To test this, we studied the monophyletic Liolaemus goetschi group of lizard species across its 2200 km (32–48° S latitude) range. We used phylogenetically informed analyses to study geographic RO4929097 mw variation of BS and melanism (dorsal, ventral and total) in relation to temperatures, thermal amplitude, cloudiness and net solar radiation. Our results show that lizards’ BS increases latitudinally in relation to thermal amplitude and temperature. Only ventral melanism varied latitudinally, but all melanism variables varied in response to cloudiness and net radiation. The relationship between BS and melanism was significant and positive
in all cases. We suggest thermal inertia may be a fair candidate mechanism explaining geographic variation in BS (heat balance hypothesis), while melanism may influence BMN 673 mw heat gain according
to the thermal melanism hypothesis. However, it remains unclear why latitudinal variation is related to ventral instead of dorsal melanism, and further investigation is needed to clarify the relationship between BS and melanism in light of cold climates. “
“Animals must overcome the physical properties protecting foods to obtain nutrition. While animals can experience selection for traits that facilitate resource exploitation, specific feeding behaviors may entail multiple, different mechanical challenges with each potentially eliciting distinct selection pressures. Tree gouging by common marmosets (Primates: Callithrix jacchus) provides an illustrative case for studying these distinct MCE mechanical challenges and their correlated behaviors and morphologies.
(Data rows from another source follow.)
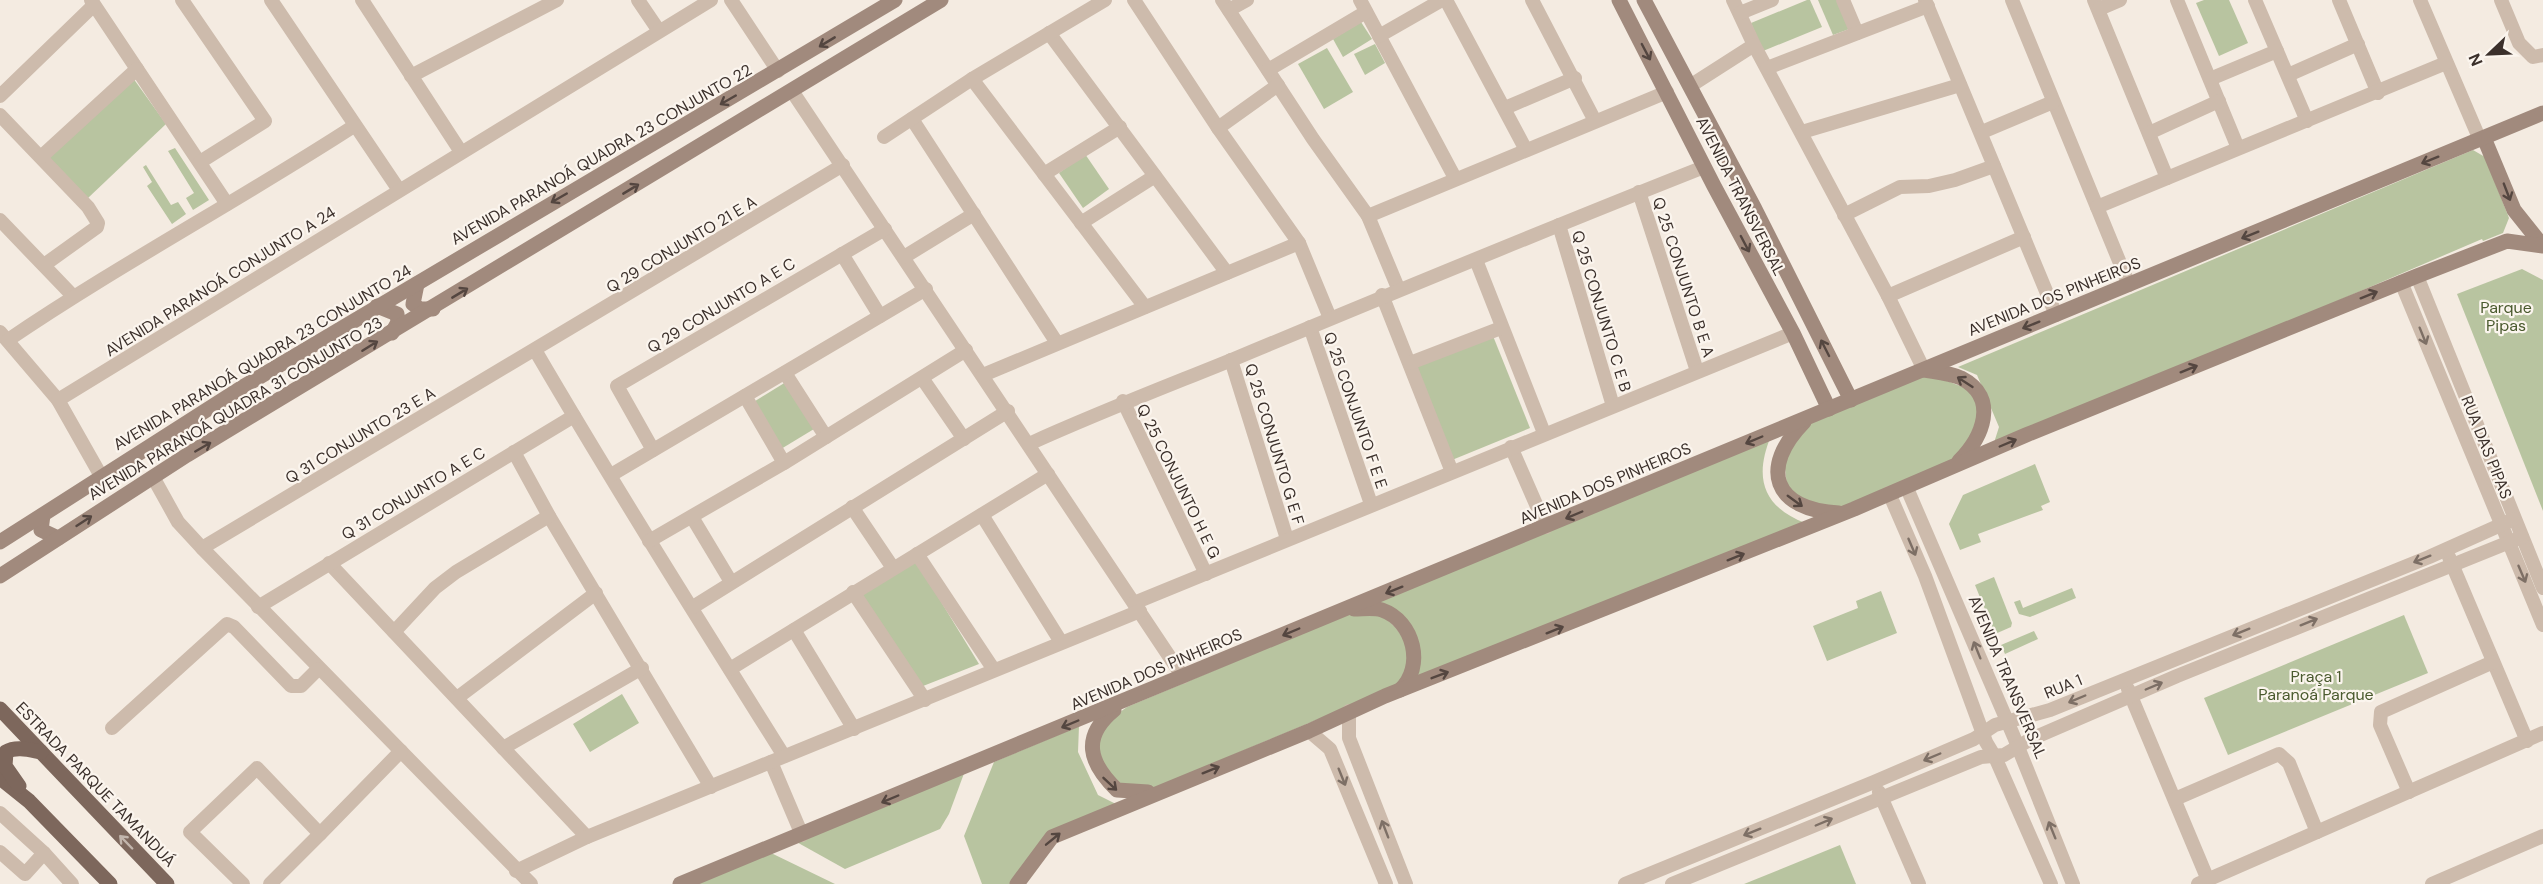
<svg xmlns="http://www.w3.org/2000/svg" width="2543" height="884" font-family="'DM Sans',sans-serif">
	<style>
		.green { fill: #b8c4a0 }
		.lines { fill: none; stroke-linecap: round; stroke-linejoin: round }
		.street { stroke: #cdbbac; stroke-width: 14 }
		.secondary { stroke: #a18a7d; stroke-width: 15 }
		.primary { stroke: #7d675c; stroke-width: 15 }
		.oneway { stroke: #544640 }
		.oneway2 { stroke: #7d6f65 }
		.oneway3 { stroke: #c2b5ac }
		.labels { text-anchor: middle; stroke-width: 4.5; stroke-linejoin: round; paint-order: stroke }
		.street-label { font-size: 16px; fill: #3b302b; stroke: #fbf5ee }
		.park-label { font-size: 16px; fill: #4a5a2e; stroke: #fbf5ee }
	</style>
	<rect width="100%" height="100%" fill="#f4ebe1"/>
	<g class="green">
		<polygon points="1807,0 1810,0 1822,27 1763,51 1751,23"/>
		<polygon points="1818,0 1840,0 1852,28 1833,35"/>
		<polygon points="2204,0 2229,0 2248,43 2219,56 2196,3"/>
		<polygon points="1361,22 1372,39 1343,57 1333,39"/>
		<polygon points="1375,44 1385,63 1365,75 1354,54"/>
		<polygon points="1327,48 1353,92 1324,109 1298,64"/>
		<polygon points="133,78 166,124 88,198 48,157"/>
		<polygon points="175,148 209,200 193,210 186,198 194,193 168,151"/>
		<polygon points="2473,150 2485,157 2509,218 2503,233 2483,241 2482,239 1992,449 1999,427 1977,375 1958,367"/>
		<polygon points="1085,154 1109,189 1083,208 1059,173"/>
		<polygon points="146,165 171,205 178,202 186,214 172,224 147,186 152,182 143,167"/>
		<polygon points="2522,269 2543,280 2543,511 2457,294"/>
		<polygon points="1493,336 1530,428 1452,460 1415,367"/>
		<polygon points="1924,372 1973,391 1981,420 1952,463 1843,512 1788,495 1783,450 1809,419"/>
		<polygon points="786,382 814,429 781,449 752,403"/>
		<path d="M1771 436C1754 477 1762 506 1805 523L1410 684 1418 645 1374 603Z"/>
		<polygon points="2035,464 2050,502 2041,506 2043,510 1978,534 1981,542 1960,550 1949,524 1963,495"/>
		<polygon points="915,559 979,664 918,688 858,594"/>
		<polygon points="1994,577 2012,623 2011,627 1995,634 1975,585"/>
		<polygon points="2072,588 2076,598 2030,617 2019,614 2014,602 2020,600 2023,608"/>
		<polygon points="1881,591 1897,633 1827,661 1813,626 1858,608 1856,601"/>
		<path d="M1379 613C1394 624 1414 644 1408 665 1406 672 1400 680 1397 686L1157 787H1121C1091 750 1085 737 1127 707L1348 614Z"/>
		<polygon points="2404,615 2428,673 2228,755 2204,698"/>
		<polygon points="2034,631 2038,639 2005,654 2001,645"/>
		<polygon points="622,694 639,723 590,752 573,724"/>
		<polygon points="1079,726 1078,752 1098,795 1120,806 1055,830 1014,884 982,884 964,836 994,762"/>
		<polygon points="966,768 949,814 940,829 845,869 793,840"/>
		<polygon points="1840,845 1856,884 1744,884"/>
		<polygon points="769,852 835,884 698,884"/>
	</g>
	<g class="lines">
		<g class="street">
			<polyline points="91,0 227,204"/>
			<polyline points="182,0 265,121 200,162"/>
			<polyline points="271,0 399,190"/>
			<polyline points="362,0 461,152"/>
			<polyline points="638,0 659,31"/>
			<polyline points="731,0 778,71"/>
			<polyline points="1134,0 1218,128 1299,243 1330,318"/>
			<polyline points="1222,0 1313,139 1368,216 1398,288"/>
			<polyline points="1360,0 1455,178"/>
			<polyline points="1446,0 1526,150"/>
			<polyline points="1532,0 1595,121"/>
			<polyline points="1733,0 1754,45 1888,296 1924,370"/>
			<polyline points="1843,0 1857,33"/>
			<polyline points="1925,0 2056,315"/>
			<polyline points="2012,0 2129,285"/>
			<polyline points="2094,0 2167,178"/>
			<polyline points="2177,0 2238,148"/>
			<polyline points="2255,0 2307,121"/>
			<polyline points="2339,0 2378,93"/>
			<polyline points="2420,0 2480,140"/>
			<polyline points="2501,0 2519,43 2533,57 2543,55"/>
			<polyline points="2099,9 2120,0"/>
			<polyline points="1229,10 1247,0"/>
			<polyline points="1740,13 1772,0"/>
			<polyline points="1049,33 1227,273"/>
			<polyline points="1379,36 1442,0"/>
			<polyline points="1767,68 1928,6"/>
			<polyline points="1268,70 1366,12"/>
			<polyline points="2288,75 2358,44"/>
			<polyline points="411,76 557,0"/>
			<polyline points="972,79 1145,307"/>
			<polyline points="2210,79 2277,51"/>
			<polyline points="1690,86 1754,45"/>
			<polyline points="792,91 1183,677"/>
			<polyline points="0,96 94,5"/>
			<polyline points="1505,108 1575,78"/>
			<polyline points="0,115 88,207 98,223 97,227 44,265"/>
			<polyline points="912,119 1057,343"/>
			<polyline points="1218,128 1278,85"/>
			<polyline points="1802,132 1960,85"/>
			<polyline points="1982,132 2053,102"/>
			<polyline points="2149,133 2219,101"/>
			<polyline points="884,137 972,79 1105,0"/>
			<polyline points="41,157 137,69"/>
			<polyline points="1044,174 1120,127"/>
			<polyline points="1639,192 1697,371"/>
			<polyline points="2097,207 2446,63"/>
			<polyline points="1844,215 1900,187 1929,186 1955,180 1994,166"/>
			<polyline points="1368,216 1667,92"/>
			<polyline points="0,220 73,296"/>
			<polyline points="1081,223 1155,176"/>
			<polyline points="1559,225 1613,406"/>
			<polyline points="842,254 880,316"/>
			<polyline points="904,257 974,214"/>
			<polyline points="1476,260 1544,433"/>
			<polyline points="2417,276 2543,588"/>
			<polyline points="2401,282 2543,625"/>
			<polyline points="1382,295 1452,472"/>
			<polyline points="1888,296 2024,237"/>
			<polyline points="1310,327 1371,504"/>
			<polyline points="0,332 58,400 101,476"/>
			<path d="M8 340C120 264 240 200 354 126"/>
			<path d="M535 350C615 487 700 622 784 756"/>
			<polyline points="1231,360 1287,539"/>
			<polyline points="1410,363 1501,328"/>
			<polyline points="785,373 826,437"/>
			<polyline points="983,375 1299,243"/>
			<polyline points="922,378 964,439"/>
			<polyline points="745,396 784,463"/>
			<polyline points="58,400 711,0"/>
			<polyline points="1123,401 1206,574"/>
			<path d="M1029 444C1097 413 1165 387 1234 359 1390 294 1547 229 1704 167"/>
			<polyline points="1511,447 1546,527"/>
			<polyline points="653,450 617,386 885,229"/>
			<polyline points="514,452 549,516 711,787"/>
			<polyline points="611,475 926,289"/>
			<polyline points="153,477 178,522 202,548 531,884"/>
			<polyline points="1906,486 2014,737 2073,884"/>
			<polyline points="1889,493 1925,576 1986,742 1995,757 2051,884"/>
			<polyline points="852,507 893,568"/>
			<polyline points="982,515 1061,642"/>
			<polyline points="692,517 731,582"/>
			<polyline points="649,541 784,463 966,350"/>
			<polyline points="202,548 843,165"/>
			<polyline points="917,554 994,670"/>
			<polyline points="2449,557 2527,741"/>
			<polyline points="329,563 587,837"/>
			<polyline points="853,592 925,700"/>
			<polyline points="1134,603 1793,333"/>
			<polyline points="258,607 574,416"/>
			<polyline points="693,607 1008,411"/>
			<polyline points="794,630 854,729"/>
			<polyline points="394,632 435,588 456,572 549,516"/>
			<polyline points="730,669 1048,474"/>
			<polyline points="2128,689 2208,880"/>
			<polyline points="457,698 596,593"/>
			<polyline points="1349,711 1349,738 1406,884"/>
			<polyline points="112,728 227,624 234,627 291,686 301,686 318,669"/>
			<polyline points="1309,731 1330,749 1386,884"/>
			<polyline points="503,748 642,668"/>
			<polyline points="771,762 802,835"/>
			<polyline points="1879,792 1919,884"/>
			<polyline points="2409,792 2380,725 2381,712 2493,662"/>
			<polyline points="2175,799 2279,754 2289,763 2317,832"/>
			<polyline points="0,813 44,853 72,884"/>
			<polyline points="320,834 401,751"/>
			<polyline points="0,852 25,874 44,853"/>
			<polyline points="516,871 587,837 1140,611"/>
			<polyline points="243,884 190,832 257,768 320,834 270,884"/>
			<polyline points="1625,884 1874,782 1974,739 1995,725 2050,710 2429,557 2514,519"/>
			<polyline points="1672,884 1981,757 2004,755 2031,739 2177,676 2522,537"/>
			<polyline points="2198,884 2543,733"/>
			<polyline points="2432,884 2543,836"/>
		</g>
		<g class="secondary">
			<polyline points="1619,0 1714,186 1793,333 1829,409"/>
			<polyline points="1644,0 1755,209 1851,400"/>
			<polyline points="2484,138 2514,210 2542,245"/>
			<polyline points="417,284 413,304 420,309 433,309"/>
			<polyline points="377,306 397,314 398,322 392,333"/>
			<path d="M1924 370C1936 372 1950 373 1961 378 2000 398 1982 438 1959 461"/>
			<path d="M1804 422C1759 468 1773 510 1839 513"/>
			<polyline points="43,515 41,530 58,538"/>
			<polyline points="0,542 241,388 895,0"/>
			<polyline points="0,576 187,455 941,0"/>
			<path d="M1354 609C1363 609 1374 607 1382 610 1414 621 1425 667 1400 690"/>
			<path d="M1114 710C1081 737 1089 763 1117 790L1148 792"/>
			<polyline points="680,884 2543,113"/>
			<polyline points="1017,884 1052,837 1309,731 1385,696 1854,509 2026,435 2417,276 2507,241 2543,246"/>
		</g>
		<g class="primary">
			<polyline points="0,709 167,884"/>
			<polyline points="0,778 29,801 110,884"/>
			<path d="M19 786 5 766 6 752C16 746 30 750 41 752"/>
		</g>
	</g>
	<defs><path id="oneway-shaft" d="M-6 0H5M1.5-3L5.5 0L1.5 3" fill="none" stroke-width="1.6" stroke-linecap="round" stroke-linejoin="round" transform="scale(1.5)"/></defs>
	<g class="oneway">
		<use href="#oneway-shaft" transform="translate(827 42) rotate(149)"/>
		<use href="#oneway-shaft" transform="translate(1646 52) rotate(62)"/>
		<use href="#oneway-shaft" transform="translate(728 100) rotate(150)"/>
		<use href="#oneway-shaft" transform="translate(2430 160) rotate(158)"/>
		<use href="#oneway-shaft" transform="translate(631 189) rotate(-31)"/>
		<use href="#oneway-shaft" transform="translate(2507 192) rotate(69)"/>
		<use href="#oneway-shaft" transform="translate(559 198) rotate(150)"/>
		<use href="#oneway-shaft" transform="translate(2250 235) rotate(158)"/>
		<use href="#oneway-shaft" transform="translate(1745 244) rotate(62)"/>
		<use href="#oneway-shaft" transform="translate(460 293) rotate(-31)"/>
		<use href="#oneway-shaft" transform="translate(2369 295) rotate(-22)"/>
		<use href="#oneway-shaft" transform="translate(2031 325) rotate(158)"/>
		<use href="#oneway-shaft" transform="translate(370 346) rotate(-32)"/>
		<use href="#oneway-shaft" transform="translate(1825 348) rotate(-117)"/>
		<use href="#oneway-shaft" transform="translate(2189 369) rotate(-22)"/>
		<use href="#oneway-shaft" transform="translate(1965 382) rotate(-147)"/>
		<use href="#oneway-shaft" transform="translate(1754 440) rotate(157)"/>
		<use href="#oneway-shaft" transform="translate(2008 443) rotate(-23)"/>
		<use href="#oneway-shaft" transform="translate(203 447) rotate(-30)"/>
		<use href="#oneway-shaft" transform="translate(1795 501) rotate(36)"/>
		<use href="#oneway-shaft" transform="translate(1574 515) rotate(157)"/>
		<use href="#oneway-shaft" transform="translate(84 521) rotate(-33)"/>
		<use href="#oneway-shaft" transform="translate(1736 557) rotate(-22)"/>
		<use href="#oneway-shaft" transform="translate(1394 590) rotate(158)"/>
		<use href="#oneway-shaft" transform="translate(1555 630) rotate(-22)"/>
		<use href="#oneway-shaft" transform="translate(1291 632) rotate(157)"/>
		<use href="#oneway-shaft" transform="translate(1440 675) rotate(-21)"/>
		<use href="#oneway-shaft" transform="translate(1070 724) rotate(157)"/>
		<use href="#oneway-shaft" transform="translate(1211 770) rotate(-22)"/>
		<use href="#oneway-shaft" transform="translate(1110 784) rotate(43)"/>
		<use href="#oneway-shaft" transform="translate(890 799) rotate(157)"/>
		<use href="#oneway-shaft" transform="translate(1053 839) rotate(-39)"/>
	</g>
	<g class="oneway2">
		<use href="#oneway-shaft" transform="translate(2423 336) rotate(68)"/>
		<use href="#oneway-shaft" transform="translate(1912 547) rotate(67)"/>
		<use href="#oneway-shaft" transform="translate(2422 559) rotate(158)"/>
		<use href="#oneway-shaft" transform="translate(2522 574) rotate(67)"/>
		<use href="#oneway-shaft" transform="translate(2309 622) rotate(-22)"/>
		<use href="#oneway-shaft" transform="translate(2241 632) rotate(158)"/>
		<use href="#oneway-shaft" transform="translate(1977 650) rotate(-112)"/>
		<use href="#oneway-shaft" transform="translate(2154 686) rotate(-23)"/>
		<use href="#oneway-shaft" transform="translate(2077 699) rotate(157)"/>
		<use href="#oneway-shaft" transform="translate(1932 757) rotate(157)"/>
		<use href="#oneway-shaft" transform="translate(1342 777) rotate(68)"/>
		<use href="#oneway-shaft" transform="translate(1824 822) rotate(-23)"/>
		<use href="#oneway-shaft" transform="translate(1385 829) rotate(-111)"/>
		<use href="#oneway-shaft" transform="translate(2052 830) rotate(-112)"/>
		<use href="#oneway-shaft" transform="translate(1752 832) rotate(158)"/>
	</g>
	<use class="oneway3" href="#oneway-shaft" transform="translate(126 842) rotate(-134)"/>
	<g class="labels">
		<g class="street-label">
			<text transform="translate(601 154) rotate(-30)" y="6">AVENIDA PARANOÁ QUADRA 23 CONJUNTO 22</text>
			<text transform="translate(1741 196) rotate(63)" y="6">AVENIDA TRANSVERSAL</text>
			<text transform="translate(681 244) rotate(-31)" y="6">Q 29 CONJUNTO 21 E A</text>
			<text transform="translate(1684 277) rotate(72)" y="6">Q 25 CONJUNTO B E A</text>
			<text transform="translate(220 281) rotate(-32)" y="6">AVENIDA PARANOÁ CONJUNTO A 24</text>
			<text transform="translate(2054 296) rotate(-22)" y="6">AVENIDA DOS PINHEIROS</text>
			<text transform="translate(721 305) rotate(-31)" y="6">Q 29 CONJUNTO A E C</text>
			<text transform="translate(1602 311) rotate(73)" y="6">Q 25 CONJUNTO C E B</text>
			<text transform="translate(262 357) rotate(-31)" y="6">AVENIDA PARANOÁ QUADRA 23 CONJUNTO 24</text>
			<text transform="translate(235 408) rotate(-31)" y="6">AVENIDA PARANOÁ QUADRA 31 CONJUNTO 23</text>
			<text transform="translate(1356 410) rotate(71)" y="6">Q 25 CONJUNTO F E E</text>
			<text transform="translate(360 435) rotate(-31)" y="6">Q 31 CONJUNTO 23 E A</text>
			<text transform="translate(1275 444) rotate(73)" y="6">Q 25 CONJUNTO G E F</text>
			<text transform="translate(2487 447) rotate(68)" y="6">RUA DAS PIPAS</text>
			<text transform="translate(1179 481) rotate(64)" y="6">Q 25 CONJUNTO H E G</text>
			<text transform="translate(1605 483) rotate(-23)" y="6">AVENIDA DOS PINHEIROS</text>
			<text transform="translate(413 493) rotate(-31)" y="6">Q 31 CONJUNTO A E C</text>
			<text transform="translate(1156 669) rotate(-23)" y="6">AVENIDA DOS PINHEIROS</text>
			<text transform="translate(2008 677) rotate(67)" y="6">AVENIDA TRANSVERSAL</text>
			<text transform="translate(2063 686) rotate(-22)" y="6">RUA 1</text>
			<text transform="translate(96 784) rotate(46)" y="6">ESTRADA PARQUE TAMANDUÁ</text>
		</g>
		<g class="park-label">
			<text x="2506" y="313">Parque<tspan x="2506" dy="18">Pipas</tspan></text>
			<text x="2316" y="682">Praça 1<tspan x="2316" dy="18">Paranoá Parque</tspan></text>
		</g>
	</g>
	<g transform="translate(2489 54) rotate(247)" stroke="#fbf5ee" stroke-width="4.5" paint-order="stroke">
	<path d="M0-4.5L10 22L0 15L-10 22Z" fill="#3b302b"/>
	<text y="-9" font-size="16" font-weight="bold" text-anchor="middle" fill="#3b302b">N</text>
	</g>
</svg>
We test the hypothesis that marmosets respond differently to three sequential mechanical stages of bark removal: (1) indentation; (2) crack initiation; (3) crack propagation. By surveying trees gouged by free-ranging marmosets in Pernambuco, Brazil, we found that mechanical variables related to crack initiation (fracture toughness, critical strain energy release rate and elastic modulus) were inversely correlated with measures
of gouging intensity, with less mechanically challenging trees being gouged more intensely. Because crack initiation is likely the most mechanically challenging aspect of tree gouging, behavioral preference for less challenging resources likely allows marmosets to reduce costs and potential risks associated with accessing exudates. Variables related to bark indentation (hardness and friction) showed no relationship to the intensity of gouging behavior. Contrary to our prediction, trees with greater mechanical challenges for crack propagation (work to peel) were gouged more intensely. We attribute this pattern of gouging trees requiring greater effort in crack propagation to an inverse correlation between work to peel and fracture toughness in our tree sample.